Seattle Fire Department spokeswoman Kristin Tinsley said the structure was under the department’s control from the time the fire was reported until 7 p.m. Aug. 6, a little more than 24 hours after it was extinguished.
“Firefighters assisted tenants with obtaining belongings from their residence the day of the fire, and the following day, before the building was turned back over to the owner/property manager,’’ Tinsley said in an email. “Tenants were either escorted by a firefighter to their unit to grab necessities, or gave specific instructions to firefighters on where to find their belongings.”
Once the building was turned over to the landlord, the department could no longer assist people, she said.
Vanderveen disputed the Fire Department’s timeline, saying he took possession of the building on the afternoon of Monday, Aug. 7, two days after the blaze. In an email to tenants the previous night, Vanderveen’s property manager wrote that two security guards would watch the building until it was fenced the following day.

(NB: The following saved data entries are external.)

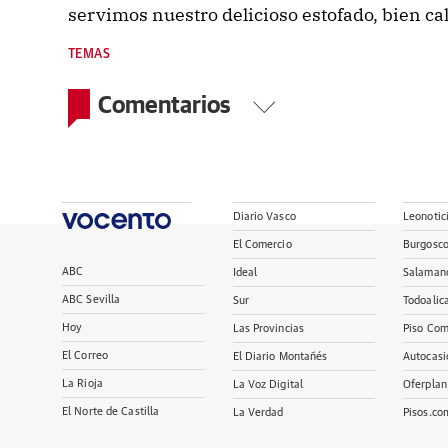
servimos nuestro delicioso estofado, bien cal
TEMAS
Comentarios
Diario Vasco
Leonotic
El Comercio
Burgosc
ABC
Ideal
Salaman
ABC Sevilla
Sur
Todoalic
Hoy
Las Provincias
Piso Com
El Correo
El Diario Montañés
Autocasi
La Rioja
La Voz Digital
Oferplan
El Norte de Castilla
La Verdad
Pisos.co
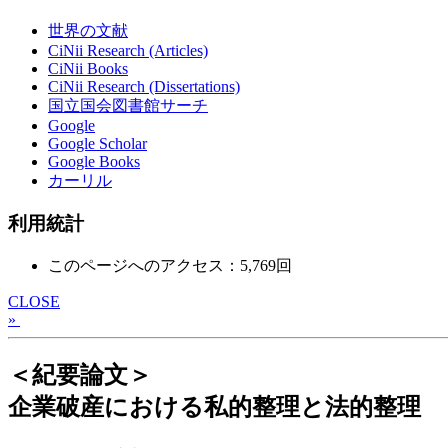
世界の文献
CiNii Research (Articles)
CiNii Books
CiNii Research (Dissertations)
国立国会図書館サーチ
Google
Google Scholar
Google Books
カーリル
利用統計
このページへのアクセス：5,769回
CLOSE
»
＜紀要論文＞
企業破産における私的整理と法的整理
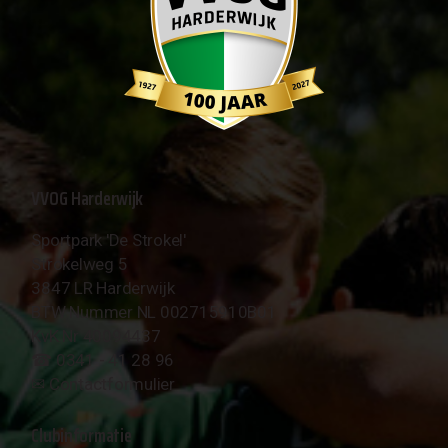
VVOG Harderwijk
Sportpark 'De Strokel'
Strokelweg 5
3847 LR Harderwijk
BTW Nummer NL 002715910B01
KvK Nr 40094437
☎︎ 0341 - 41 28 96
✉︎
Contactformulier
Clubinformatie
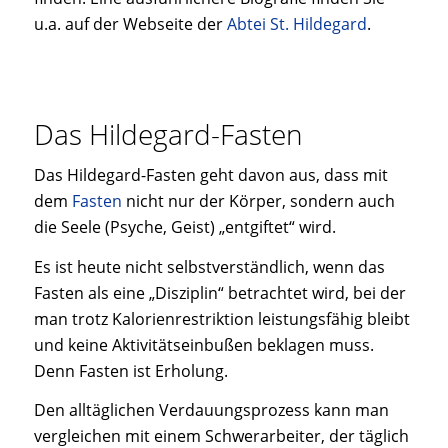
u.a. auf der Webseite der
Abtei St. Hildegard
.
Das Hildegard-Fasten
Das Hildegard-Fasten geht davon aus, dass mit
dem
Fasten
nicht nur der Körper, sondern auch
die Seele (Psyche, Geist) „entgiftet“ wird.
Es ist heute nicht selbstverständlich, wenn das
Fasten als eine „Disziplin“ betrachtet wird, bei der
man trotz Kalorienrestriktion leistungsfähig bleibt
und keine Aktivitätseinbußen beklagen muss.
Denn Fasten ist Erholung.
Den alltäglichen Verdauungsprozess kann man
vergleichen mit einem Schwerarbeiter, der täglich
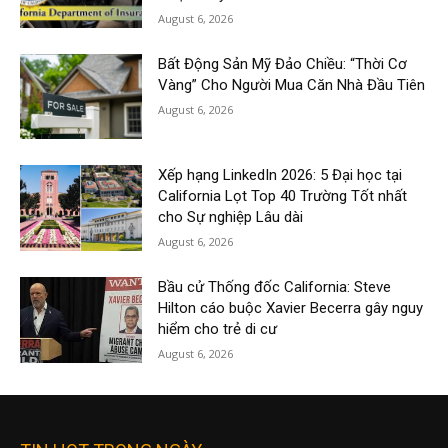
August 6, 2026
Bất Động Sản Mỹ Đảo Chiều: “Thời Cơ
Vàng” Cho Người Mua Căn Nhà Đầu Tiên
August 6, 2026
Xếp hạng LinkedIn 2026: 5 Đại học tại
California Lọt Top 40 Trường Tốt nhất
cho Sự nghiệp Lâu dài
August 6, 2026
Bầu cử Thống đốc California: Steve
Hilton cáo buộc Xavier Becerra gây nguy
hiểm cho trẻ di cư
August 6, 2026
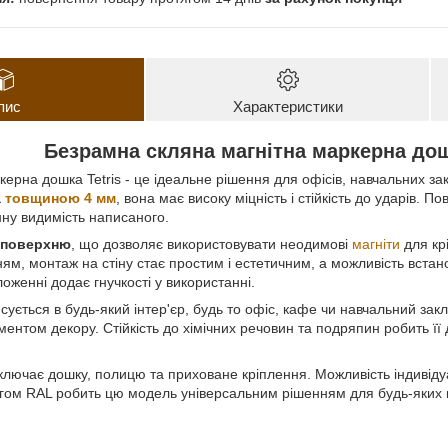
пис
Характеристики
Безрамна скляна магнітна маркерна дош
ерна дошка Tetris - це ідеальне рішення для офісів, навчальних за
а
товщиною 4 мм
, вона має високу міцність і стійкість до ударів. П
нну видимість написаного.
у поверхню
, що дозволяє використовувати неодимові
магніти
для кр
м, монтаж на стіну стає простим і естетичним, а можливість встано
женні додає гнучкості у використанні.
ується в будь-який інтер'єр, будь то офіс, кафе чи навчальний закл
ентом декору. Стійкість до хімічних речовин та подряпин робить її
ключає дошку, полицю та приховане кріплення. Можливість індивід
гом RAL робить цю модель універсальним рішенням для будь-яких 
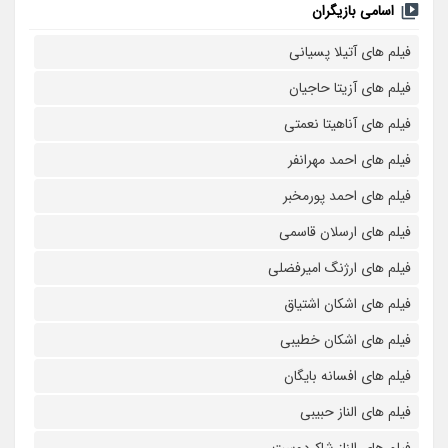
اسامی بازیگران
فیلم های آتیلا پسیانی
فیلم های آزیتا حاجیان
فیلم های آناهیتا نعمتی
فیلم های احمد مهرانفر
فیلم های احمد پورمخبر
فیلم های ارسلان قاسمی
فیلم های ارژنگ امیرفضلی
فیلم های اشکان اشتیاق
فیلم های اشکان خطیبی
فیلم های افسانه بایگان
فیلم های الناز حبیبی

For about four days last week, said tenant Natalie Hammers, workers and cleaning crews were in and out of the buildings, most wearing no protective gear or only a face mask. Tenants in the neighboring buildings also reported seeing people climbing into the building.

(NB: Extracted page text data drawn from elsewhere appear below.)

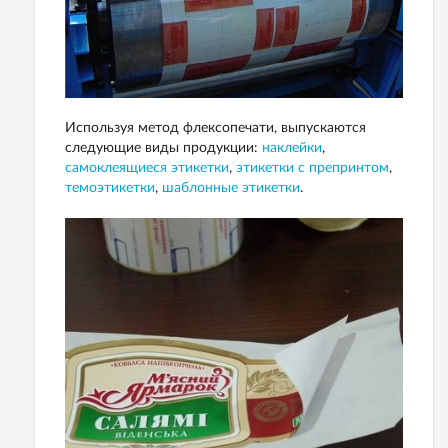
Используя метод флексопечати, выпускаются
следующие виды продукции:
наклейки
,
самоклеящиеся этикетки
,
этикетки с препринтом
,
темоэтикетки
,
шаблонные этикетки
.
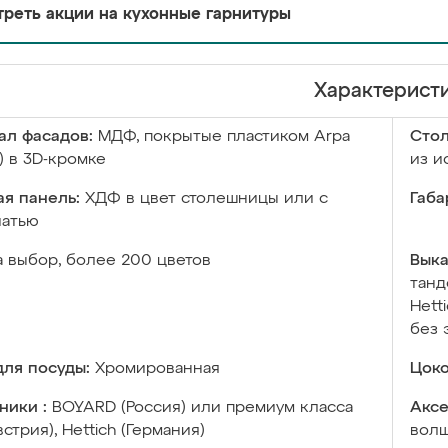
реть акции на кухонные гарнитуры
Характерист
ал фасадов:
МДФ, покрытые пластиком Arpa
Сто
) в 3D-кромке
из и
я панель:
ХДФ в цвет столешницы или с
Габа
чатью
а выбор, более 200 цветов
Выка
танд
Hett
без 
ля посуды:
Хромированная
Цоко
ники :
BOYARD (Россия) или премиум класса
Аксе
встрия), Hettich (Германия)
волш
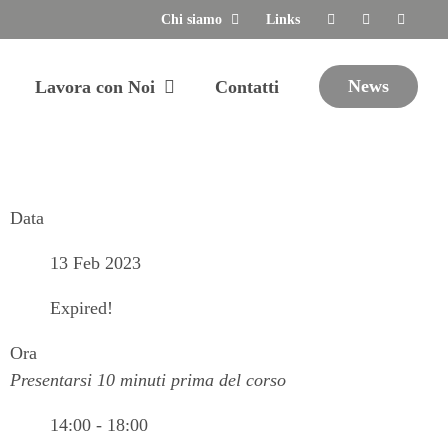
Chi siamo
Links
News
Lavora con Noi
Contatti
Data
13 Feb 2023
Expired!
Ora
Presentarsi 10 minuti prima del corso
14:00 - 18:00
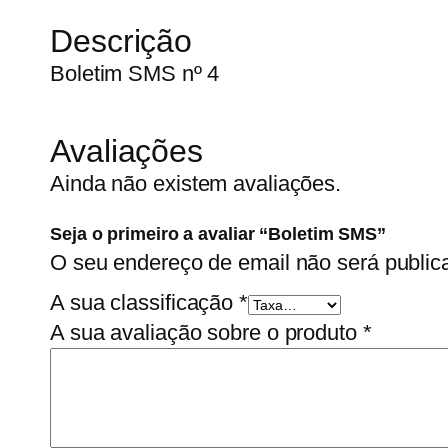
Descrição
Boletim SMS nº 4
Avaliações
Ainda não existem avaliações.
Seja o primeiro a avaliar “Boletim SMS”
O seu endereço de email não será public
A sua classificação
*
A sua avaliação sobre o produto
*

Hammers, who does have renters insurance, said her insurance company won’t process a claim for her losses without photos of the damage, which she can’t take unless she gets inside.
When she requested entry, she said the property manager told her no residents will be allowed in the building, ever.
Wendy Shark, spokeswoman for Seattle’s Department of Construction and Inspection, said the building has been tagged for limited entry. That means that “tenants are allowed to go in escorted to ensure they’re entering areas that are safe. … It’s the responsibility of the owner to decide how tenants get into and out of the building.”
Shark said the department checked the building midday on Tuesday and found that it met the legal definition of secure in that windows were closed and doors were boarded on the first floor, even if those on the second floor weren’t.
Vanderveen said he expects it will take at least six months before he arrives at a settlement with his insurance company. Only then would he apply for a city demolition permit.
He said the big stumbling block appears to be asbestos, but he said he couldn’t recall who told him that was a problem in the building, which was constructed in 1977, the same year the state banned the substance in construction materials. He said it’s possible that contractors used old materials during construction.
Vanderveen, an attorney in Washington before he was disbarred in 2009, said he couldn’t imagine there would be a waiver strong enough to protect him from liability if a tenant was injured retrieving personal items.
He says he has owned other rental properties, and that this is his first fire and he’s done everything legally required of him even as he’s still learning how to proceed.
But attorney Evan Loeffler, who specializes in landlord-tenant relations and real- estate law at Loeffler Law Group in Seattle, said Vanderveen can find a way to protect himself if he wants to, and should allow his tenants access to their property.
“He has essentially evicted everyone,’’ Loeffler said. “A landlord cannot unilaterally terminate a lease after a fire. He has improperly excluded them from entering their own place. He owns the property, but he has rented it to them. He can give back the money, but he still has responsibilities. You can’t just say, “Here’s your rent; goodbye.’ ”
Loeffler said he was particularly upset that the city hasn’t done anything to help. Tenants praised the fire department and the Red Cross, which provided assistance immediately after the blaze. But they said they haven’t been able to get answers or assistance from the construction department, which assigned the case to an employee who is on vacation until Aug. 21, according to tenants.
Bass, the tenant who visits nearly every day, says she will continue her vigil. She drew a detailed plan of her apartment layout and its contents, hoping that someone will be able to walk into her unit, head for the closet she has marked on the drawing, and return her childhood mementos and her late sister’s belongings.
After all the tenants have been through, she said, it seems a small thing to ask.